The information about the languages is split into coding style and coding syntax: the code can be changed without changing the layout. After the transformation it is possible to recreate the code with its original layout and usage [15, 13].
The macros are processed by using the method of the C preprocessor and by adding extra comments to make sure the programs transformer has knowledge of the macros. This preprocessor method uses a set of predefined statements for the conditional macros. Proteus therefore needs to process a source file multiple times to transform all the code.
The special language (YATL, Yet Another Transformation Language) makes it possible to concentrate only on the coding and not on the layout. The Proteus system has been tested on millions of lines of code of Alcatel-Lucent.
Accuracy (0) The way conditional statements are handled makes it impossible to keep track of all information. Proteus is accurate for all macro statements actually processed. This keeps Proteus from getting a negative rating.

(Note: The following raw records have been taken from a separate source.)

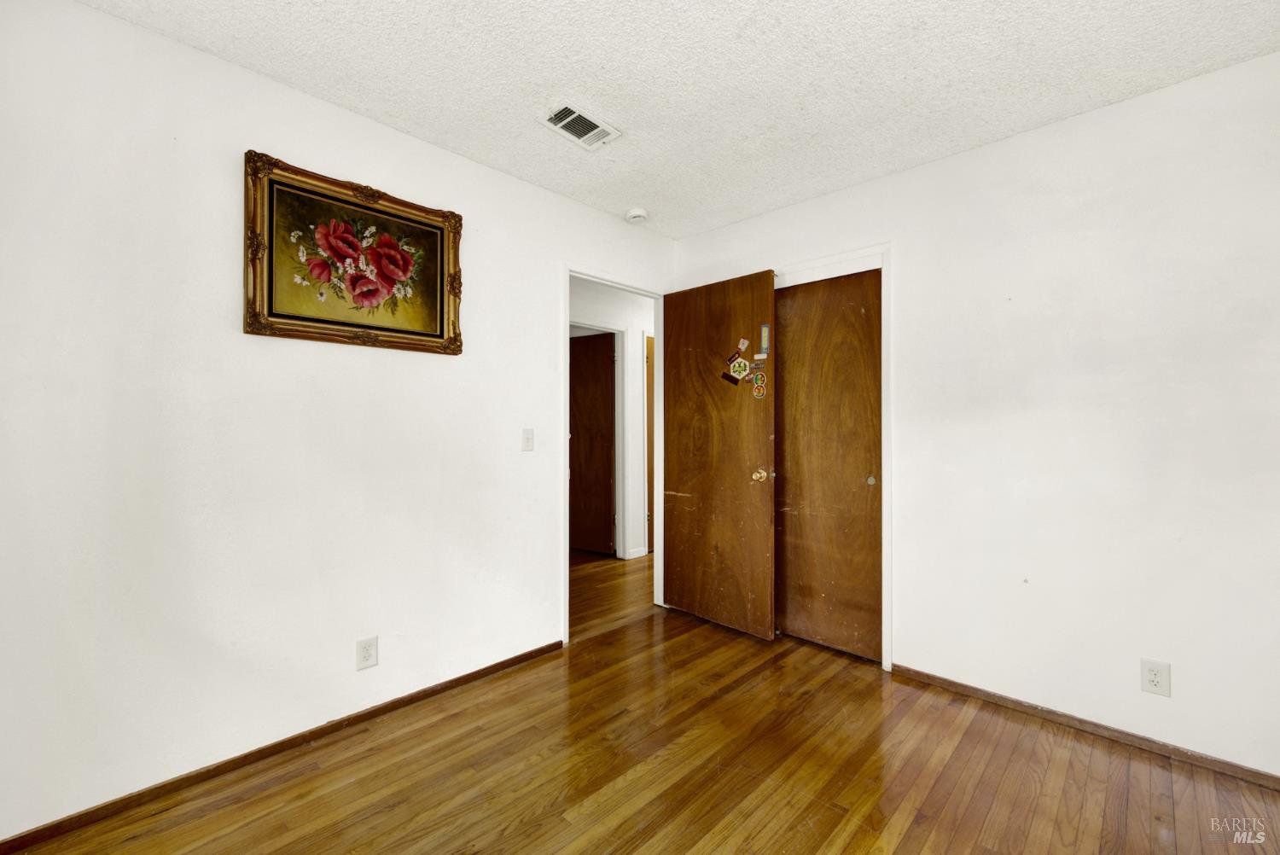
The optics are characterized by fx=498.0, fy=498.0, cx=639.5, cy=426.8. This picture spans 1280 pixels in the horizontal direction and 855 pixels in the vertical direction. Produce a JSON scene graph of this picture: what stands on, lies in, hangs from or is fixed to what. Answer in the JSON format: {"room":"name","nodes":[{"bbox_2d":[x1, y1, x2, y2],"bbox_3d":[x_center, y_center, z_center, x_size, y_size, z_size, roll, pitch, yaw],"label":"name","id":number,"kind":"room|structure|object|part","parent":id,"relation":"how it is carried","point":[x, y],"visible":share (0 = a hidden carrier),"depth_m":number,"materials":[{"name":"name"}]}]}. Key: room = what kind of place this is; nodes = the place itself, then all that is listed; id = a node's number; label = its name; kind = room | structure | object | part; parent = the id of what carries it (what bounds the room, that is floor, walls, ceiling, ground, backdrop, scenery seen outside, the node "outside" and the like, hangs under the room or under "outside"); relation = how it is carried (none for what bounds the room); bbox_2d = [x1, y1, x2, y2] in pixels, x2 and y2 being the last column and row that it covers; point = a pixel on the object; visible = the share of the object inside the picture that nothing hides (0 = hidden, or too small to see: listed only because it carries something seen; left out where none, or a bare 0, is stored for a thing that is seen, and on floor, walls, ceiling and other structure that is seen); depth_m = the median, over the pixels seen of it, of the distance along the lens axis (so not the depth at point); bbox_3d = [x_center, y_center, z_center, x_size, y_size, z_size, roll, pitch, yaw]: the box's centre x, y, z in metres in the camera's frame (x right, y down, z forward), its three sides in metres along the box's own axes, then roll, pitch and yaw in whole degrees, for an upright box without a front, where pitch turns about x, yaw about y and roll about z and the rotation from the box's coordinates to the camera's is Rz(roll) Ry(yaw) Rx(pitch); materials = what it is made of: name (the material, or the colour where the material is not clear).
{"room":"bedroom","nodes":[
{"label":"bedroom","id":0,"kind":"room"},
{"bbox_2d":[0,0,675,845],"bbox_3d":[-0.920,-0.028,2.294,0.123,2.463,3.666,0,-1,44],"label":"left wall","id":1,"kind":"structure","parent":0,"point":[98,15],"depth_m":1.69,"materials":[{"name":"white paint"}]},
{"bbox_2d":[0,639,564,854],"bbox_3d":[-1.201,1.171,1.914,0.013,0.057,2.365,0,-1,44],"label":"left baseboard","id":2,"kind":"structure","parent":1,"relation":"attached to","point":[247,756],"depth_m":1.72,"materials":[{"name":"brown wood"}]},
{"bbox_2d":[242,150,465,354],"bbox_3d":[-1.083,-0.639,1.982,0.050,0.650,0.784,0,-1,44],"label":"framed painting","id":3,"kind":"object","parent":1,"relation":"attached to","point":[271,290],"visible":0.99,"depth_m":1.93},
{"bbox_2d":[355,635,378,669],"bbox_3d":[-1.092,0.905,1.994,0.008,0.119,0.074,0,-1,44],"label":"wall socket","id":4,"kind":"object","parent":1,"relation":"attached to","point":[367,654],"visible":0.98,"depth_m":1.99,"materials":[{"name":"white plastic"}]},
{"bbox_2d":[520,428,534,451],"bbox_3d":[-0.567,0.065,2.529,0.018,0.114,0.070,0,-1,44],"label":"light switch","id":5,"kind":"object","parent":1,"relation":"attached to","point":[526,439],"visible":0.98,"depth_m":2.53,"materials":[{"name":"white plastic"}]},
{"bbox_2d":[561,264,668,644],"bbox_3d":[-0.149,0.158,3.066,0.145,2.080,0.910,0,-1,44],"label":"door frame","id":6,"kind":"structure","parent":1,"relation":"attached to","point":[567,450],"depth_m":2.95,"materials":[{"name":"white paint"}]},
{"bbox_2d":[660,269,775,641],"bbox_3d":[0.440,0.157,3.006,0.782,2.061,0.166,0,-1,44],"label":"open door","id":7,"kind":"structure","parent":6,"relation":"attached to","point":[670,404],"depth_m":2.95,"materials":[{"name":"brown wood"}]},
{"bbox_2d":[720,371,741,385],"bbox_3d":[0.530,-0.283,2.896,0.114,0.070,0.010,0,-1,44],"label":"sticker","id":8,"kind":"object","parent":7,"relation":"attached to","point":[730,377],"visible":0.98,"depth_m":2.89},
{"bbox_2d":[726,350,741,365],"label":"sticker","id":9,"kind":"object","parent":7,"relation":"attached to","point":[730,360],"visible":0.98,"depth_m":2.85,"materials":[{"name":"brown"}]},
{"bbox_2d":[728,354,750,379],"bbox_3d":[0.571,-0.342,2.851,0.127,0.122,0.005,0,-1,44],"label":"sticker","id":10,"kind":"object","parent":7,"relation":"attached to","point":[742,363],"visible":0.99,"depth_m":2.85,"materials":[{"name":"paper"}]},
{"bbox_2d":[736,337,749,352],"bbox_3d":[0.587,-0.468,2.852,0.073,0.077,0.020,0,-1,44],"label":"sticker","id":11,"kind":"object","parent":7,"relation":"attached to","point":[745,342],"visible":0.98,"depth_m":2.85,"materials":[{"name":"paper"}]},
{"bbox_2d":[750,370,767,399],"bbox_3d":[0.665,-0.232,2.792,0.099,0.152,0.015,0,-1,44],"label":"sticker","id":12,"kind":"object","parent":7,"relation":"attached to","point":[759,385],"visible":0.98,"depth_m":2.79,"materials":[{"name":"paper"}]},
{"bbox_2d":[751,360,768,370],"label":"sticker","id":13,"kind":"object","parent":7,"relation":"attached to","point":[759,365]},
{"bbox_2d":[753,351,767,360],"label":"sticker","id":14,"kind":"object","parent":7,"relation":"attached to","point":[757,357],"visible":0.98,"depth_m":2.75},
{"bbox_3d":[0.686,0.279,2.838,0.079,0.079,0.079,0,-1,44],"label":"brass doorknob","id":15,"kind":"part","parent":7,"relation":"part of","materials":[{"name":"gold metal"}]},
{"bbox_2d":[758,323,769,355],"bbox_3d":[0.686,-0.477,2.741,0.052,0.175,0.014,0,-1,44],"label":"sticker","id":16,"kind":"object","parent":7,"relation":"attached to","point":[765,345],"visible":0.97,"depth_m":2.74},
{"bbox_2d":[570,279,654,559],"bbox_3d":[-0.514,-0.023,4.328,0.125,2.486,4.076,0,-1,44],"label":"hallway wall","id":17,"kind":"structure","parent":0,"point":[647,312],"depth_m":4.66,"materials":[{"name":"white paint"}]},
{"bbox_2d":[567,319,625,557],"bbox_3d":[-0.526,0.154,4.372,0.147,2.122,0.907,0,-1,44],"label":"hallway door frame","id":18,"kind":"structure","parent":17,"relation":"attached to","point":[602,328],"depth_m":4.60,"materials":[{"name":"white paint"}]},
{"bbox_2d":[569,331,616,556],"bbox_3d":[-0.610,0.177,4.843,0.812,2.046,0.123,0,-1,30],"label":"hallway door","id":19,"kind":"structure","parent":18,"relation":"attached to","point":[582,404],"depth_m":4.75,"materials":[{"name":"brown wood"}]},
{"bbox_2d":[623,546,647,558],"bbox_3d":[-0.032,1.169,4.629,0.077,0.080,0.275,0,-1,44],"label":"hallway baseboard","id":20,"kind":"structure","parent":17,"relation":"attached to","point":[637,554],"depth_m":4.58,"materials":[{"name":"white paint"}]},
{"bbox_2d":[645,332,654,558],"bbox_3d":[0.348,0.183,5.002,0.088,2.067,0.795,0,-1,44],"label":"hallway door","id":21,"kind":"structure","parent":17,"relation":"in","point":[649,445],"depth_m":4.76,"materials":[{"name":"brown wood"}]},
{"bbox_2d":[3,548,1279,854],"bbox_3d":[0.009,1.247,2.459,5.744,0.099,5.376,0,-1,44],"label":"floor","id":22,"kind":"structure","parent":0,"point":[910,829],"depth_m":1.71,"materials":[{"name":"brown wood"}]},
{"bbox_2d":[79,0,1279,237],"bbox_3d":[0.249,-1.299,1.377,3.537,0.104,3.740,0,-1,44],"label":"ceiling","id":23,"kind":"structure","parent":0,"point":[908,90],"depth_m":1.74,"materials":[{"name":"white paint"}]},
{"bbox_2d":[538,102,622,150],"bbox_3d":[-0.251,-1.246,2.075,0.193,0.014,0.292,0,-1,44],"label":"air vent","id":24,"kind":"object","parent":23,"relation":"attached to","point":[579,120],"visible":1,"depth_m":2.06,"materials":[{"name":"white metal"}]},
{"bbox_2d":[624,207,648,223],"bbox_3d":[-0.021,-1.229,2.912,0.137,0.046,0.135,0,-1,44],"label":"smoke detector","id":25,"kind":"object","parent":23,"relation":"attached to","point":[637,212],"visible":1,"depth_m":2.87,"materials":[{"name":"white plastic"}]},
{"bbox_2d":[669,51,1279,782],"bbox_3d":[1.471,-0.019,2.328,3.315,2.455,0.126,0,-1,44],"label":"right wall","id":26,"kind":"structure","parent":0,"point":[1133,103],"depth_m":1.95,"materials":[{"name":"white paint"}]},
{"bbox_2d":[772,244,891,668],"bbox_3d":[0.903,0.146,2.827,1.004,2.091,0.143,0,-1,44],"label":"closet door frame","id":27,"kind":"structure","parent":26,"relation":"attached to","point":[823,263],"depth_m":2.47,"materials":[{"name":"white paint"}]},
{"bbox_2d":[774,267,882,660],"bbox_3d":[0.990,0.187,2.738,0.689,2.023,0.059,0,-1,44],"label":"closet door","id":28,"kind":"structure","parent":27,"relation":"in","point":[785,457],"depth_m":2.69,"materials":[{"name":"brown wood"}]},
{"bbox_3d":[1.210,0.278,2.618,0.036,0.052,0.036,0,-1,44],"label":"finger pull","id":29,"kind":"part","parent":28,"relation":"part of","materials":[{"name":"metal"}]},
{"bbox_2d":[887,663,1279,790],"bbox_3d":[1.875,1.179,1.862,1.842,0.056,0.013,0,-1,44],"label":"right baseboard","id":30,"kind":"structure","parent":26,"relation":"attached to","point":[965,686],"depth_m":1.93,"materials":[{"name":"brown wood"}]},
{"bbox_2d":[1140,657,1170,697],"bbox_3d":[1.876,0.913,1.813,0.072,0.119,0.008,0,-1,44],"label":"wall socket","id":31,"kind":"object","parent":26,"relation":"attached to","point":[1153,677],"visible":0.99,"depth_m":1.81,"materials":[{"name":"white plastic"}]}
]}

Locality (++) Source code is converted to a special language. This converted code is processed by Proteus, just like other source code would be processed. Therefore the locality requirement is fulfilled.
Completeness (+) The tool is only tested on Alcatel-Lucent software. This is a bad thing, because there may be macro constructions not used in the Alcatel-Lucent software. However the Alcatel-Lucent software is large and contains many macro statements. Proteus therefore gets a + rating for the completeness requirement.